My reviews rarely contain paragraphs solely devoted to the wargamers’ perspective anymore, but the Savas Beatie “Maps of…” series is clearly a wargamer’s dream. Creating literally dozens of scenarios for all of the fighting during the Maryland Campaign of 1862 just became much easier as a result of this book. Pair The Maps of Antietam with Scott Mingus’ Antietam wargaming book containing the strengths and losses in the campaign and you’ll have everything you need to wargame the campaign, including strengths at various times, casualties, unit quality, weapons carried, organization, and exact placement at various moments in time. Anyone interested in wargaming the Battle of Antietam, Harpers Ferry, or South Mountain will find these books indispensable.
The end notes reach from page 268 to 299. Gottfried relies on mainstays like the Official Records, Carman’s manuscript, and materials written by men who were there. In addition, some of the best modern day scholarship on the campaign, from Joe Harsh to Timothy Reese, plays a solid supporting role. The bibliography runs from page 300 to page 311. Gottfried relied heavily on the collection at Antietam National Battlefield for first person sources and supplemented that with other archival materials. The list of secondary accounts referenced is also impressive. It should be mentioned again that Gottfried himself admits he is breaking no new interpretive ground with this book, and that this was never the intention.

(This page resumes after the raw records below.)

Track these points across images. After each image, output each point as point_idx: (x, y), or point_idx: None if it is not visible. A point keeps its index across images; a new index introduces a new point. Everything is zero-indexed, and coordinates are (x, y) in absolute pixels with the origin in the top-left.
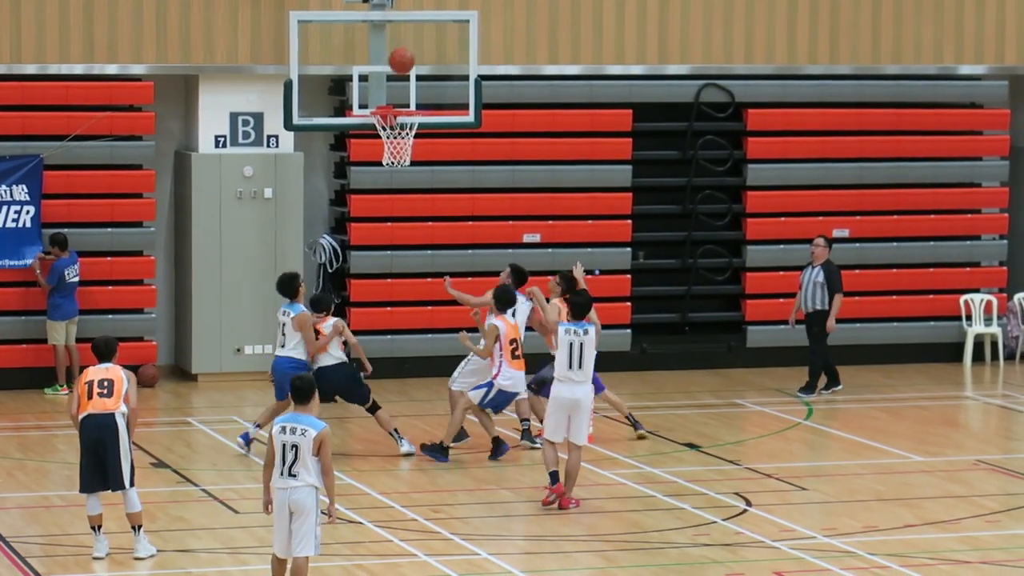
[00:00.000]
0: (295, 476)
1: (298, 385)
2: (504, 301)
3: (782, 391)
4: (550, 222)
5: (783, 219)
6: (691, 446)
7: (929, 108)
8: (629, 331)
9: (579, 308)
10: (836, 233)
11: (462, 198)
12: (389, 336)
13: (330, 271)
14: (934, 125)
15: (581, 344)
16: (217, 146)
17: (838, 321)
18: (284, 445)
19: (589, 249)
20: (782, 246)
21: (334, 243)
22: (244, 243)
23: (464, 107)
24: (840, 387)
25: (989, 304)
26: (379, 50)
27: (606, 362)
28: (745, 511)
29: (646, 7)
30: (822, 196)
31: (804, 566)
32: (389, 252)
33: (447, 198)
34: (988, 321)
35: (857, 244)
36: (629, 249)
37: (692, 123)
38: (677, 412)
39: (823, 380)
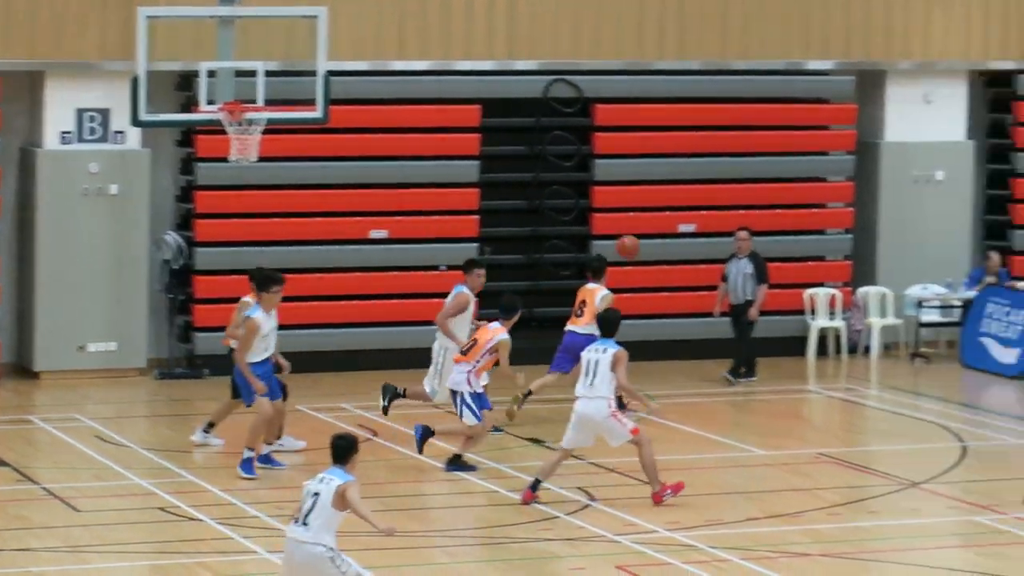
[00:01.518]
0: (307, 526)
1: (340, 444)
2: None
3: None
4: (397, 218)
5: (630, 214)
6: (535, 441)
7: (776, 103)
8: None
9: (607, 324)
10: (683, 228)
11: (310, 194)
12: None
13: (175, 268)
14: (781, 120)
15: (597, 361)
16: (63, 142)
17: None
18: (307, 492)
19: (436, 245)
20: None
21: (180, 240)
22: (90, 240)
23: (312, 103)
24: (756, 378)
25: (833, 298)
26: (227, 46)
27: None
28: (588, 506)
29: (495, 2)
30: (669, 191)
31: (646, 560)
32: (235, 248)
33: (295, 194)
34: (832, 315)
35: (704, 239)
36: (476, 244)
37: (540, 119)
38: (523, 407)
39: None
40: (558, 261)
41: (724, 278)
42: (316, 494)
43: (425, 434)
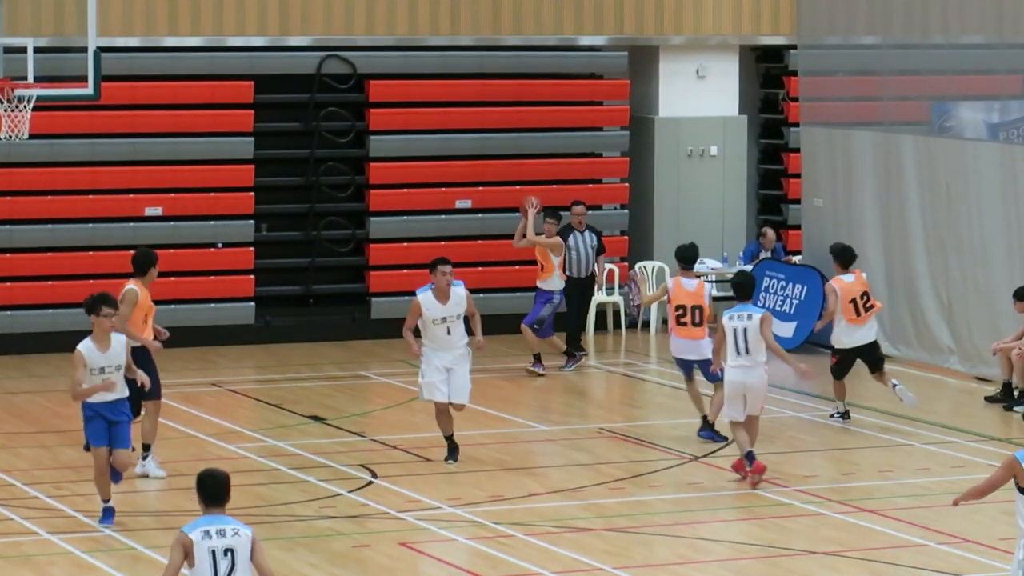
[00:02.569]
0: None
1: (213, 484)
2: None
3: (406, 362)
4: (172, 195)
5: (406, 190)
6: (316, 418)
7: (550, 79)
8: (253, 304)
9: (743, 289)
10: (459, 204)
11: (81, 171)
12: (9, 312)
13: None
14: (555, 96)
15: (745, 329)
16: None
17: None
18: (214, 551)
19: (212, 222)
20: (405, 217)
21: None
22: None
23: (83, 79)
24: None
25: (611, 273)
26: None
27: (230, 335)
28: (371, 483)
29: None
30: (445, 167)
31: (430, 536)
32: (8, 227)
33: (66, 171)
34: (610, 290)
35: (480, 214)
36: (252, 221)
37: (314, 95)
38: (302, 384)
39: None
40: (335, 238)
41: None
42: (230, 550)
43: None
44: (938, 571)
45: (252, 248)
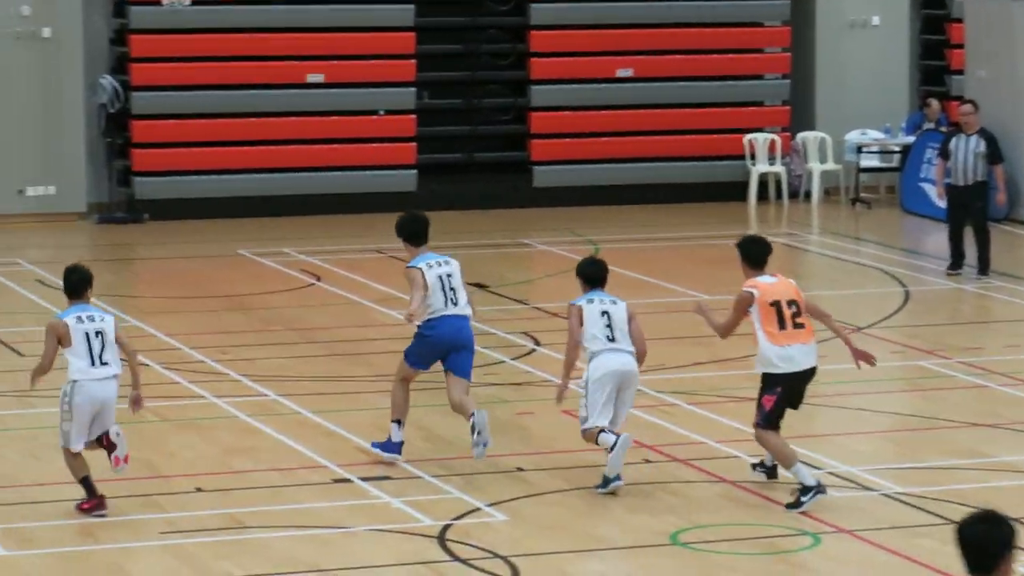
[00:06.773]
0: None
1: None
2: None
3: (569, 231)
4: (333, 62)
5: (567, 58)
6: (479, 286)
7: None
8: (415, 171)
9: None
10: (620, 72)
11: (244, 38)
12: (172, 177)
13: (112, 112)
14: None
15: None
16: None
17: None
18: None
19: (373, 89)
20: (566, 86)
21: (115, 83)
22: (24, 84)
23: None
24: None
25: (773, 143)
26: None
27: (392, 203)
28: (533, 351)
29: None
30: (605, 35)
31: None
32: (173, 93)
33: (229, 38)
34: (772, 160)
35: (641, 83)
36: (413, 89)
37: None
38: (464, 252)
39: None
40: (496, 106)
41: (942, 154)
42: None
43: None
44: None
45: (414, 116)
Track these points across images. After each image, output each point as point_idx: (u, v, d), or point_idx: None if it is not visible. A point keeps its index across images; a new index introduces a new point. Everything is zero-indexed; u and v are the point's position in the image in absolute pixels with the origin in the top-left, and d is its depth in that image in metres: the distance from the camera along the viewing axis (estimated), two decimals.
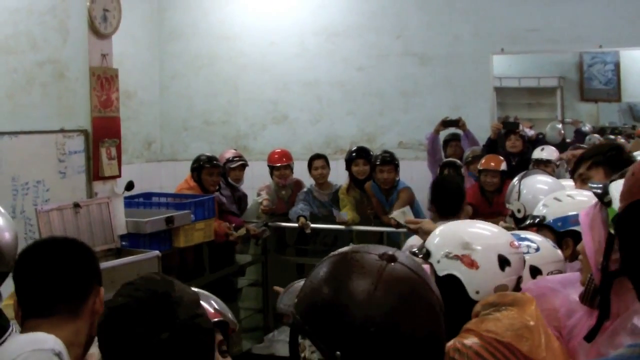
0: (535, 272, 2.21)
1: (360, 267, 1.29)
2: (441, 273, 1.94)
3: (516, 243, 2.02)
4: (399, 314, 1.25)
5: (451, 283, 1.91)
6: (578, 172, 3.00)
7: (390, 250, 1.32)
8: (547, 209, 2.52)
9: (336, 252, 1.38)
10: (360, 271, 1.28)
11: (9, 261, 1.90)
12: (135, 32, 7.24)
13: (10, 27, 4.50)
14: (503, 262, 1.92)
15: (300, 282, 1.66)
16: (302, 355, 1.33)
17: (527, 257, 2.22)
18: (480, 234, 1.99)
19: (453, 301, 1.84)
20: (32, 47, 4.59)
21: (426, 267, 1.90)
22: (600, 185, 1.80)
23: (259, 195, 6.26)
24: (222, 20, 7.66)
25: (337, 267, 1.32)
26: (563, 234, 2.43)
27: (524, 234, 2.41)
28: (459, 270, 1.91)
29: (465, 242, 1.94)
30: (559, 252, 2.31)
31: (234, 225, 5.67)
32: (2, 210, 1.98)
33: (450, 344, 1.72)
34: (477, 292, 1.89)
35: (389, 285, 1.26)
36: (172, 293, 1.50)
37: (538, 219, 2.51)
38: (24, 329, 1.88)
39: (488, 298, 1.83)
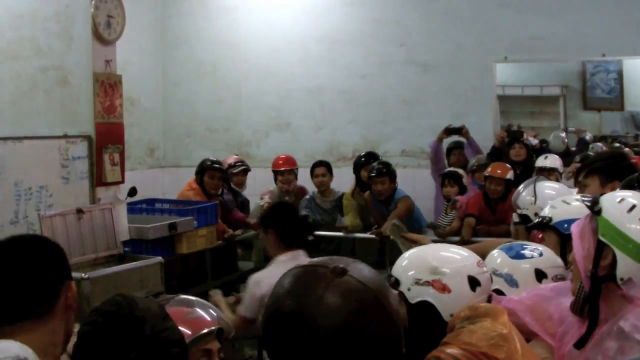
0: (540, 275, 2.23)
1: (309, 281, 1.29)
2: (413, 301, 1.95)
3: (482, 262, 2.04)
4: (344, 327, 1.23)
5: (425, 309, 1.93)
6: (578, 180, 3.08)
7: (344, 264, 1.30)
8: (554, 210, 2.53)
9: (296, 266, 1.37)
10: (309, 285, 1.28)
11: None
12: (139, 38, 7.25)
13: (14, 33, 4.51)
14: (473, 282, 1.95)
15: None
16: None
17: (532, 260, 2.25)
18: (447, 257, 2.01)
19: (428, 326, 1.90)
20: (36, 53, 4.60)
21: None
22: (591, 197, 1.91)
23: (261, 199, 6.25)
24: (225, 27, 7.67)
25: (291, 280, 1.32)
26: (568, 236, 2.43)
27: (525, 243, 2.44)
28: (431, 296, 1.92)
29: (434, 266, 1.96)
30: (560, 259, 2.33)
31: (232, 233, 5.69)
32: None
33: (429, 355, 1.75)
34: (451, 315, 1.90)
35: (335, 299, 1.24)
36: (135, 311, 1.53)
37: (545, 220, 2.52)
38: None
39: (461, 312, 1.85)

The Maps of Antietam: An Atlas of the Antietam (Sharpsburg) Campaign, September 2-20, 1862 carries on the excellent tradition of the Savas Beatie “Maps of …” series. Brad Gottfried has produced a stunningly beautiful, clearly readable, concise history of the Maryland Campaign which relies as heavily on maps as it does text. The 124 full color, full page maps are accompanied by standard accounts of the campaign on a facing page of text. Maps range from extremely zoomed out campaign maps to specific tactical actions on various portions of the battlefields of the Antietam Campaign. The text is fully sourced, and those sources provide a rich range of literature which students of the campaign will find useful as leads for further reading, especially of primary accounts. Wargamers will find this book tailor made to guiding their efforts at creating scenarios for the battles at South Mountain and Sharpsburg. Battlefield stompers will find the sturdy construction will allow for use while walking the ground over which these battles were contested almost 150 years ago. Anyone remotely interested in this campaign will want to own this well made, well designed, and fascinating look at the 1862 Maryland Campaign. At only $30 on Amazon, this book is a steal. Buy this book. You will not be disappointed.
Note: This book was provided gratis for the purposes of this review.